Wang Xiyin, Emch Michael J, Goetz Matthew P, Hawse John R
Graduate School of Biomedical Sciences, Mayo Clinic, Rochester, MN 55905, USA.
Department of Oncological Sciences, University of Utah School of Medicine, Salt Lake City, UT 84132, USA.
Cancers (Basel). 2025 Jun 25;17(13):2132. doi: 10.3390/cancers17132132.
Targeted therapies, such as endocrine agents, have significantly improved outcomes for patients with estrogen receptor alpha-positive (ERα+) breast cancer. Unfortunately, for patients with triple-negative breast cancer (TNBC), which lack expression of ERα and HER2, there remains a dearth of targeted adjuvant agents. We discovered that estrogen receptor beta (ERβ) is expressed in approximately 20% of TNBC cases, and its activation has been shown to inhibit proliferation, invasion, and migration in preclinical models. However, it remains unclear whether ERβ-targeted therapies maintain efficacy following the development of chemoresistance.
To address this question, we generated ERβ+ TNBC cell line models with acquired resistance to paclitaxel or doxorubicin. We then assessed their response to ERβ-targeted therapies and analyzed transcriptomic changes associated with chemoresistance and ERβ ligand treatment.
Chemotherapy-resistant ERβ+ TNBC cells retained sensitivity to ERβ-targeted therapies and, in some cases, exhibited enhanced responsiveness. ERβ expression did not compromise chemotherapy efficacy in treatment-naïve cells. Chemotherapy-resistant cells had a vastly altered transcriptome and surprisingly, a heavily reduced ERβ transcriptome, compared to sensitive cells despite the maintenance of ERβ-driven anti-neoplastic activity.
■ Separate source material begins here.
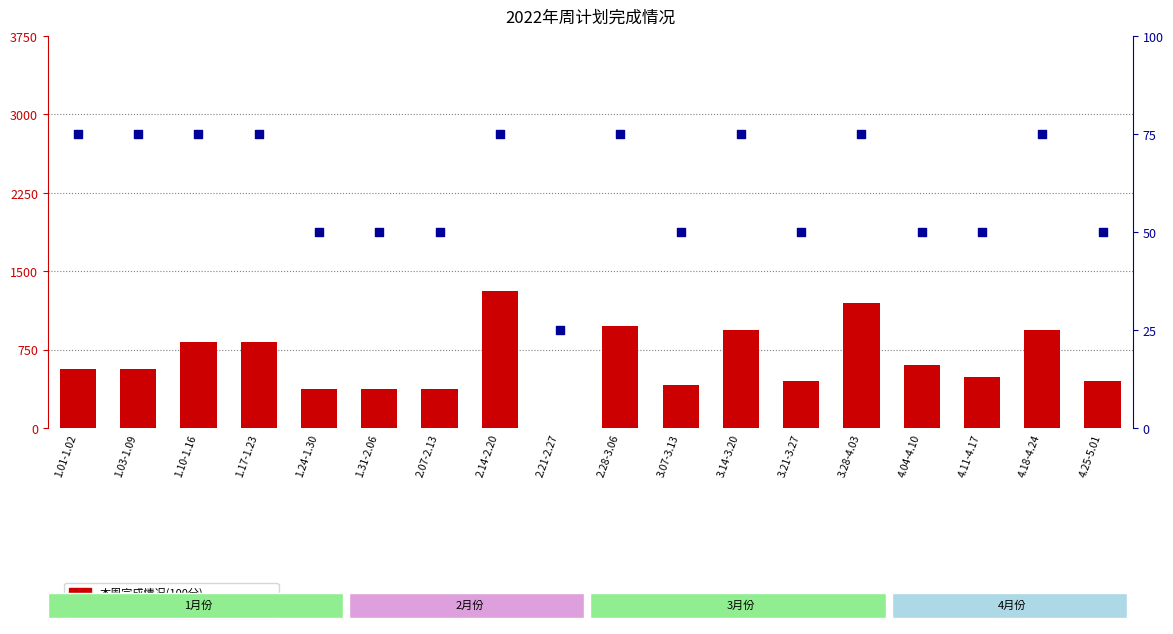

Is the value of 本周完成情况(100分) at 3.14-3.20 greater than the value of percentile rank within the sample at 1.10-1.16?

Yes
These findings suggest that ERβ remains a relevant drug target in chemotherapy-refractory disease and has aided in the refinement of a minimal ERβ transcriptomic signature associated with response to ERβ-targeting agents, further informing the primary mechanisms through which ERβ elicits its tumor suppressive effects.
内分泌药物等靶向治疗显著改善了雌激素受体α阳性(ERα+)乳腺癌患者的预后。不幸的是,对于缺乏ERα和HER2表达的三阴性乳腺癌(TNBC)患者,靶向辅助药物仍然匮乏。我们发现雌激素受体β(ERβ)在约20%的TNBC病例中表达,并且在临床前模型中已证明其激活可抑制增殖、侵袭和迁移。然而,ERβ靶向治疗在化疗耐药发生后是否仍保持疗效尚不清楚。
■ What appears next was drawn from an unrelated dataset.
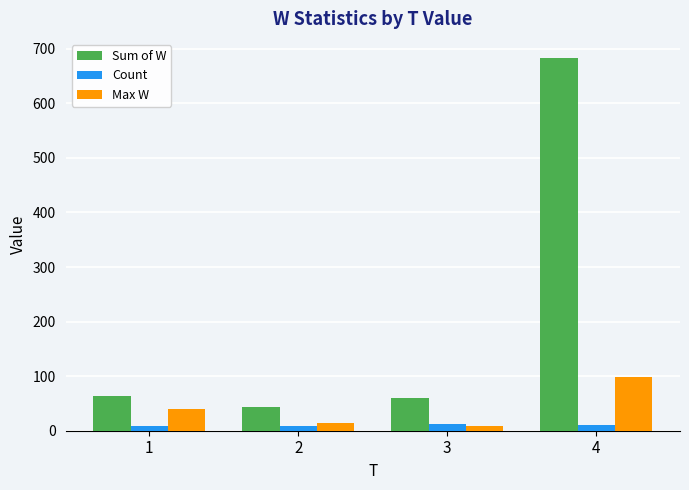

True or false: Sum of W has a value of 64 at 1.

True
为解决这个问题,我们构建了对紫杉醇或阿霉素获得性耐药的ERβ+ TNBC细胞系模型。然后我们评估它们对ERβ靶向治疗的反应,并分析与化疗耐药和ERβ配体治疗相关的转录组变化。
化疗耐药的ERβ+ TNBC细胞对ERβ靶向治疗保持敏感性,在某些情况下反应性增强。ERβ表达在未接受过治疗的细胞中不影响化疗疗效。与敏感细胞相比,化疗耐药细胞的转录组发生了巨大变化,令人惊讶的是,尽管维持了ERβ驱动的抗肿瘤活性,但ERβ转录组大幅减少。
这些发现表明,ERβ在化疗难治性疾病中仍然是一个相关的药物靶点,并有助于完善与对ERβ靶向药物反应相关的最小ERβ转录组特征,进一步阐明ERβ发挥其肿瘤抑制作用的主要机制。